» **Información mostrada**
━━━━━━━━━━━━━━━━
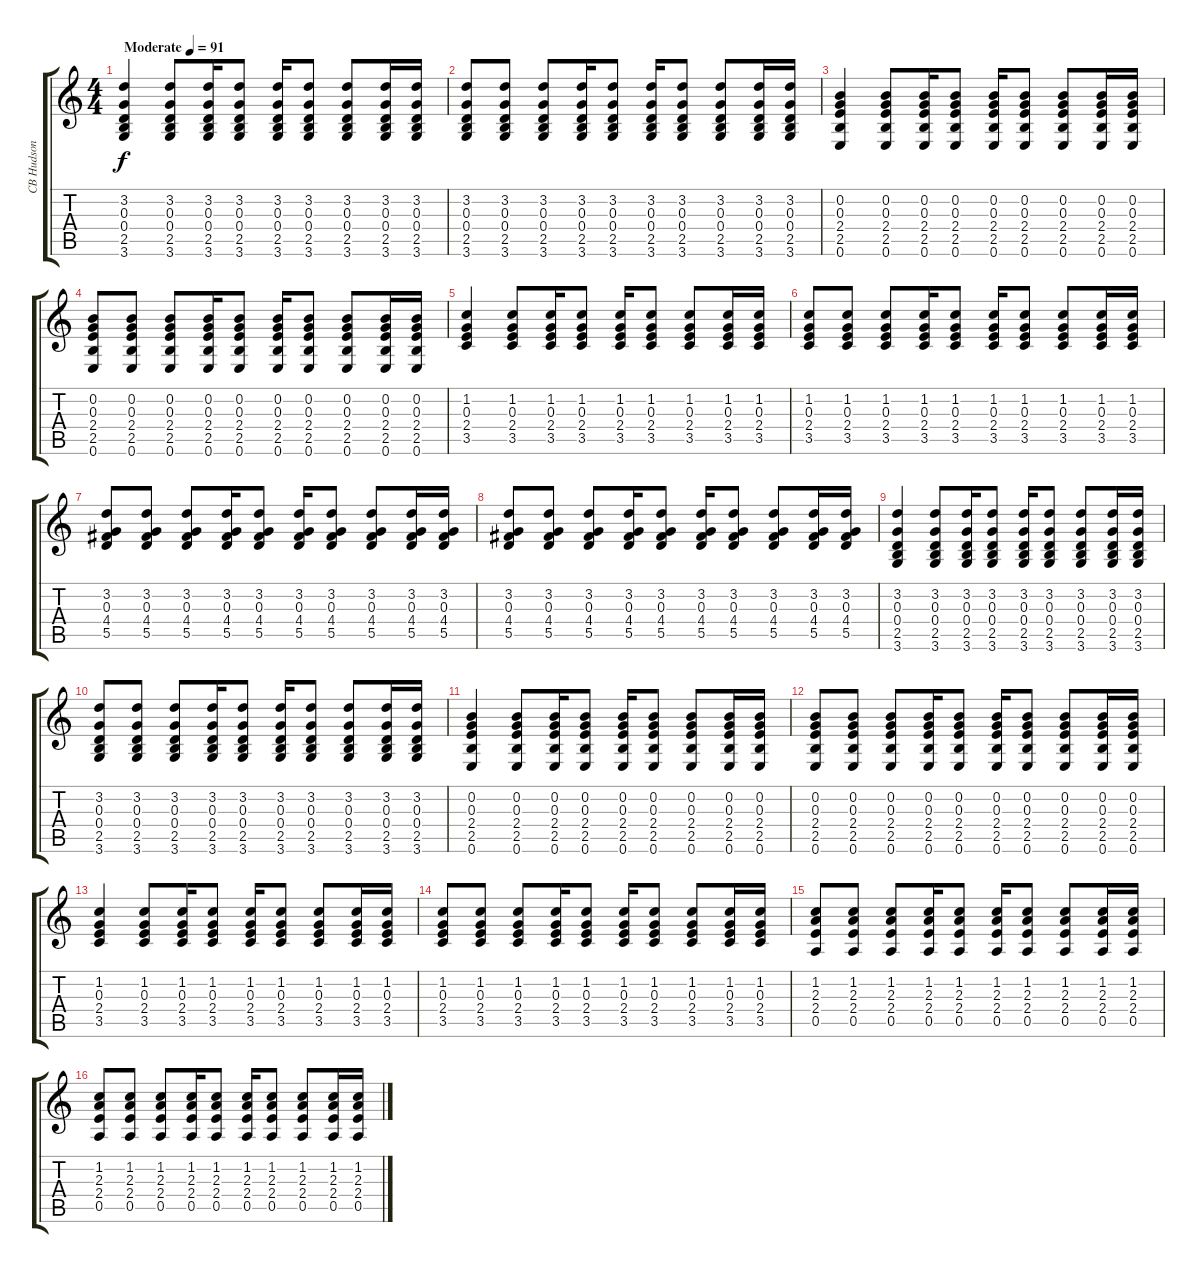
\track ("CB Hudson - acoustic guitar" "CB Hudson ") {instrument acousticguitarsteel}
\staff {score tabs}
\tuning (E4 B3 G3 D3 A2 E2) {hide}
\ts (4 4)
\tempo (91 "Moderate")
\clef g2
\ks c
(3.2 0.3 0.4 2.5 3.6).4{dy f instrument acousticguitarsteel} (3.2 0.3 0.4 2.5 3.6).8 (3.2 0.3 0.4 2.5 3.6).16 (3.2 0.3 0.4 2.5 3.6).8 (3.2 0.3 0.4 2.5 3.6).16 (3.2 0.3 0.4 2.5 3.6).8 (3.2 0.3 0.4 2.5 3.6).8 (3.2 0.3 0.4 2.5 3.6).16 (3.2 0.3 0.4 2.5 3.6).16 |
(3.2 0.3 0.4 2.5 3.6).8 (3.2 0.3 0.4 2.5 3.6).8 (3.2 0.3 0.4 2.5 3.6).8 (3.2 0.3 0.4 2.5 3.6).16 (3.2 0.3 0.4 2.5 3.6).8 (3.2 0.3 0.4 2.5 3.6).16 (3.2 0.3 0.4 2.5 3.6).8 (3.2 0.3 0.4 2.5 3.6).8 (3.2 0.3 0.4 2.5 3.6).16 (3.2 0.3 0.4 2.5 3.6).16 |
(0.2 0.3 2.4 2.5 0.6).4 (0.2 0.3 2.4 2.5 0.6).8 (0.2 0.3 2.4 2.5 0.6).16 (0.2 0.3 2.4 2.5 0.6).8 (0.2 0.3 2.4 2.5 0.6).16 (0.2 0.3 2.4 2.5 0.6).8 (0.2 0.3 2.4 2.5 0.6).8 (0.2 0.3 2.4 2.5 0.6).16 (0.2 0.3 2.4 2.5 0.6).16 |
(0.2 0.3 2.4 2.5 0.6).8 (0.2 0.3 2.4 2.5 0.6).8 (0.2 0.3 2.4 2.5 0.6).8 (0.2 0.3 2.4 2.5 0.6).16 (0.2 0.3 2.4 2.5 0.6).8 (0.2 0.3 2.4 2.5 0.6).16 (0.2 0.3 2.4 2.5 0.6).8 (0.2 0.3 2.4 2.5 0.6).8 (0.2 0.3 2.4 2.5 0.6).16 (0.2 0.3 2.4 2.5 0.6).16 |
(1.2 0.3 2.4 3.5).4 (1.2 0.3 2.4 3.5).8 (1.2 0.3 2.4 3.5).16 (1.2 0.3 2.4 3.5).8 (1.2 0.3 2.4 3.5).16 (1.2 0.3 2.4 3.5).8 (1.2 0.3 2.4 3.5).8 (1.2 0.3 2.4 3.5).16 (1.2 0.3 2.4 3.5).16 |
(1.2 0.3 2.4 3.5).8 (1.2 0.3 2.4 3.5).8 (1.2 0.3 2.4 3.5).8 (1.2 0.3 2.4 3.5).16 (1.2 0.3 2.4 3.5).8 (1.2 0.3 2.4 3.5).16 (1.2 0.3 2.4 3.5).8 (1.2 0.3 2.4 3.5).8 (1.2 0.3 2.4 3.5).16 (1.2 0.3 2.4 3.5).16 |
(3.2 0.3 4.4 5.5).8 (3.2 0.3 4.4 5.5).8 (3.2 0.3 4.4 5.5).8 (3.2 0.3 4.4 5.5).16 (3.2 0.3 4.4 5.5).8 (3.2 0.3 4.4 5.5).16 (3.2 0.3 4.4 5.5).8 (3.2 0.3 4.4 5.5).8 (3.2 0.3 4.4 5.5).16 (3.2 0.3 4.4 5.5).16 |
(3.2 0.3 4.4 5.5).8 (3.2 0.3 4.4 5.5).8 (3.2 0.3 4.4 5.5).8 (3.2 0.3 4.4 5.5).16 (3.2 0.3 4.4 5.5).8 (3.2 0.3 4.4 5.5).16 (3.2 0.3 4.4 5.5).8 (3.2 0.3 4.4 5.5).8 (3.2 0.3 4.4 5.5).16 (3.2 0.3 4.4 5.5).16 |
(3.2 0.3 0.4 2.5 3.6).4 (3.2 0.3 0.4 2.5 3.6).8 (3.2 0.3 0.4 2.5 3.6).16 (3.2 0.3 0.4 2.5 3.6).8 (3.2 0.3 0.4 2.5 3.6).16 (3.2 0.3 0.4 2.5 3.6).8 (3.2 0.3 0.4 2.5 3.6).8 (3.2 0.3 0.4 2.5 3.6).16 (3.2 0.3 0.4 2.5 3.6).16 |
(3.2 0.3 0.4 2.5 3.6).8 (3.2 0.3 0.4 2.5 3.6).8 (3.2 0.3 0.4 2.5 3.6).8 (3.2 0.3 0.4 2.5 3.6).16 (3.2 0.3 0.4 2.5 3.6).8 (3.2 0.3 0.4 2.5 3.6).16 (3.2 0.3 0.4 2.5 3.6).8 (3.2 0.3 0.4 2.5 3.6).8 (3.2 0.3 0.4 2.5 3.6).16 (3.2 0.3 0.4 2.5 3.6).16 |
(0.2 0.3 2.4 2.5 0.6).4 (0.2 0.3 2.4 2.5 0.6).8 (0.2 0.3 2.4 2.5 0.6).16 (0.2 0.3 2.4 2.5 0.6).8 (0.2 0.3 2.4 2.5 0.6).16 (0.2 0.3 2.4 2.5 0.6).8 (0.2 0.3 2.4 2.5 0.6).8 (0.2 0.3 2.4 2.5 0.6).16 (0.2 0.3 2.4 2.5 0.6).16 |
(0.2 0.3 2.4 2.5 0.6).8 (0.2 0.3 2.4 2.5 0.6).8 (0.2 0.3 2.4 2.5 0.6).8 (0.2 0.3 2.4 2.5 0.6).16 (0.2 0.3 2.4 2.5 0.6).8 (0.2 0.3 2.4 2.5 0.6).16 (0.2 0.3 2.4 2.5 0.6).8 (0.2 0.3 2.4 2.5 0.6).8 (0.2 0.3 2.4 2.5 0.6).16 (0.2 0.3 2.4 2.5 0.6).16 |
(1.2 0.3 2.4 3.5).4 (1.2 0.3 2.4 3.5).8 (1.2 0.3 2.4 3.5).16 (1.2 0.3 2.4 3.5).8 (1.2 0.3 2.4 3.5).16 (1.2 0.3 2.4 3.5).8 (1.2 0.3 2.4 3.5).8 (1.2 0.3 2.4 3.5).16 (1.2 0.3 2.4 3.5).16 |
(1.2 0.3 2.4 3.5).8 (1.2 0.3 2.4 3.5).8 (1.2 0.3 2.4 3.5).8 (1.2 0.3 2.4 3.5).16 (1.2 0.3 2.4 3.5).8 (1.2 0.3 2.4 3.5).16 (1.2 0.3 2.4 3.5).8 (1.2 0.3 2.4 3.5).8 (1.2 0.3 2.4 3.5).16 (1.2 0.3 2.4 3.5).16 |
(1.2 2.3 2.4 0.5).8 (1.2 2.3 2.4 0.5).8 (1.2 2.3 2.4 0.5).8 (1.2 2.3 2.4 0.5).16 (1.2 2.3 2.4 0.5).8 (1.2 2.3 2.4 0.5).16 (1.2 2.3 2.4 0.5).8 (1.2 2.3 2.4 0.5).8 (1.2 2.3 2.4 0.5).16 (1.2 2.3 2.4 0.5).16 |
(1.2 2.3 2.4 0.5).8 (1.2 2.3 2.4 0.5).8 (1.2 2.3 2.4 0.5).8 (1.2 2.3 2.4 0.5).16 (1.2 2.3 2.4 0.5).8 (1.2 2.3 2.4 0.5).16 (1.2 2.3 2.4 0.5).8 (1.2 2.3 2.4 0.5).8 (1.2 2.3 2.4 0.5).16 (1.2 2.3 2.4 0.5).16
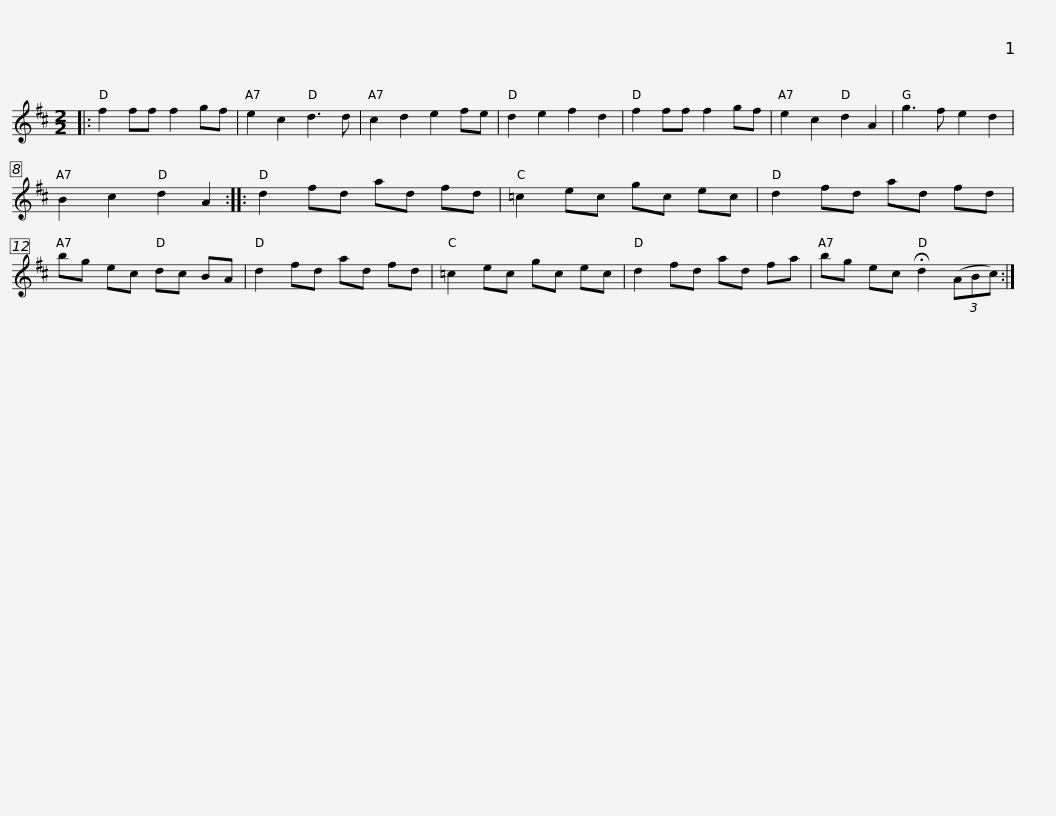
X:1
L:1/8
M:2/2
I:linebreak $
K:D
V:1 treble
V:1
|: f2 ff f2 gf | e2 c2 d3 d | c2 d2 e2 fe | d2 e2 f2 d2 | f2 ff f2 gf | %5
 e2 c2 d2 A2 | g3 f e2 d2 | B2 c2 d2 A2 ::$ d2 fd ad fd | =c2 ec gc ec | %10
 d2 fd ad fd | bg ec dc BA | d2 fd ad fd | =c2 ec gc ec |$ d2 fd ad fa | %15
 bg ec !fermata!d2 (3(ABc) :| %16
━━━━━━━━━━━━━━━━
Extrae de los ítems anteriores cada línea que contenga la cadena "acousticguitarsteel". Ten en cuenta que se distinguen mayúsculas y minúsculas.

\track ("CB Hudson - acoustic guitar" "CB Hudson ") {instrument acousticguitarsteel}
(3.2 0.3 0.4 2.5 3.6).4{dy f instrument acousticguitarsteel} (3.2 0.3 0.4 2.5 3.6).8 (3.2 0.3 0.4 2.5 3.6).16 (3.2 0.3 0.4 2.5 3.6).8 (3.2 0.3 0.4 2.5 3.6).16 (3.2 0.3 0.4 2.5 3.6).8 (3.2 0.3 0.4 2.5 3.6).8 (3.2 0.3 0.4 2.5 3.6).16 (3.2 0.3 0.4 2.5 3.6).16 |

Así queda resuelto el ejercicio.